Vous ne le saviez pas !

Matière Sombre

Matière Sombre

Matière sombre et l’univers

Où se cache l’univers ? Une découverte de Claude Carignan jette un peu de lumière sur la matière sombre, qui composerait 90 % de notre univers.

Par Daniel Baril

Quatre-vingt-dix pour cent de la matière qui compose notre univers existe sous une forme qui nous est inconnue. La matière telle que nous la connaissons, et que nous pouvons étudier grâce aux radiotélescopes, ne constitue en effet que 10 % de l’univers connu.

Il y aurait de quoi jeter une douche froide sur les prétentions des roseaux pensants que nous sommes, mais ceci ne fait que stimuler l’ardeur des astrophysiciens. Des chercheurs tentent de percer le secret de cette matière communément appelée « masse manquante », mais plus proprement « matière sombre » parce qu’elle échappe à notre observation. Ils ont déjà soulevé un coin du voile.

Question de vitesse

Mais d’abord, comment les scientifiques savent-ils qu’il y a plus de matière sombre que de matière visible ? Tout simplement par la vitesse de rotation des galaxies. Cette vitesse est plus grande au centre des galaxies, là où il y a le plus de matière.

Théoriquement, elle devrait décroître, vers la périphérie, de façon proportionnelle à la diminution de la quantité de matière.

« Mais ce n’est pas ce que nous observons, explique professeur Claude Carignan, du Département de psychique de l’Université de Montréal, au Québec. À un certain point, la vitesse cesse de décroître et se stabilise. C’est ce phénomène qui nous fait postuler l’existence d’une matière sombre entourant les galaxies et que nous ne voyons pas. »

Les travaux du professeur Carignan lui ont permis de devenir le premier astronome à réussir à calculer la masse totale d’une galaxie naine en recourant aux 27 radiotélescopes du Very Large Array, au Nouveau-Mexique, lis ont également démontré que la matière sombre n’était pas dispersée dans l’ensemble de l’univers mais concentrée, comme la matière visible, dans les galaxies.

Le résultat le plus important est d’avoir déterminé que la distribution de la matière sombre correspond exactement à la distribution de l’hydrogène ; cette règle vaut autant pour le centre des galaxies, où l’on retrouve moins d’hydrogène, que pour la périphérie, où l’on retrouve la plus grande partie de la matière sombre.

Deux théories

Il pourrait s’agir là d’un élément capital permettant de déterminer la nature de cette masse manquante. « Deux théories s’opposent sur cette question, reprend le physicien. Nous pensons qu’il s’agit de matière baryonique, c’est-à-dire constituée des mêmes particules élémentaires que celles que nous connaissons. Elle pourrait former des nuages de gaz ou des étoiles naines brunes comparables à Jupiter mais pouvant faire jusqu’à 100 fois la masse de cette planète gazeuse. Les cosmologistes, quant à eux, pensent qu’il s’agirait d’une matière non baryonique, donc d’une nature exotique inconnue.»

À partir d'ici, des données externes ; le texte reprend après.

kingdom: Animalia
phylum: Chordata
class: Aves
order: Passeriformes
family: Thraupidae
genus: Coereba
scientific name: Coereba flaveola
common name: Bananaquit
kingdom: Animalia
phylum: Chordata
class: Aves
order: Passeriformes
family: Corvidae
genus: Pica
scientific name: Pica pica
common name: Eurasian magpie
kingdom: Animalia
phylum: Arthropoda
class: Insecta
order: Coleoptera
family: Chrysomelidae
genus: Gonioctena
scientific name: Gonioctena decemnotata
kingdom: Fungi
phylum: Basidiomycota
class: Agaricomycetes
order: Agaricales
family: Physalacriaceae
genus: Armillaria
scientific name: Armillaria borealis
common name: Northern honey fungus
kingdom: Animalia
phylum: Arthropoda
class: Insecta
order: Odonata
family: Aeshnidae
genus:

Pour le professeur, rien ne justifie le recours à une matière exotique. Bien au contraire, sa découverte permet de penser que puisque la matière sombre est distribuée selon le même modèle que l’hydrogène, c’est qu’elle répond aux mêmes lois et qu’elle est constituée de particules du même type.

Pas de « big crunch »

Ceci a également des conséquences sur les théories concernant l’évolution de l’univers. Si la matière visible et la matière sombre constituent 100 % de la matière composant notre univers, celui-ci n’est alors pas suffisamment dense pour que cesse son expansion et qu’il se ré-contracte sur lui-même dans un « big crunch » possiblement suivi d’un autre big bang.

« Pour soutenir la théorie de l’expansion-contraction, les cosmologistes ont besoin de 99 % de masse manquante.

Actuellement, rien ne nous permet de soupçonner l’existence de ces 9 % supplémentaires qui d’ailleurs serait incompatible avec la théorie du big bang ; le rayonnement fossile de l’explosion originelle nous empêche en effet de penser qu’il y aurait une telle quantité de particules. C’est pourquoi les cosmologistes sont obligés de recourir à une matière exotique. »

« Dans l’état actuel des connaissances, conclut Claude Carignan, on doit supposer un univers ouvert. On ne peut rien dire de plus.» Le chercheur reconnaît la possibilité que l’on puisse un jour découvrir plus de matière, «mais pour l’instant, dit-il, c’est de la philosophie.»

Les Diplômés, automne 1995, #387.

Matière sombre

Sont grandes les prétentions des roseaux pensants que nous sommes. Image © : Megan Jorgensen.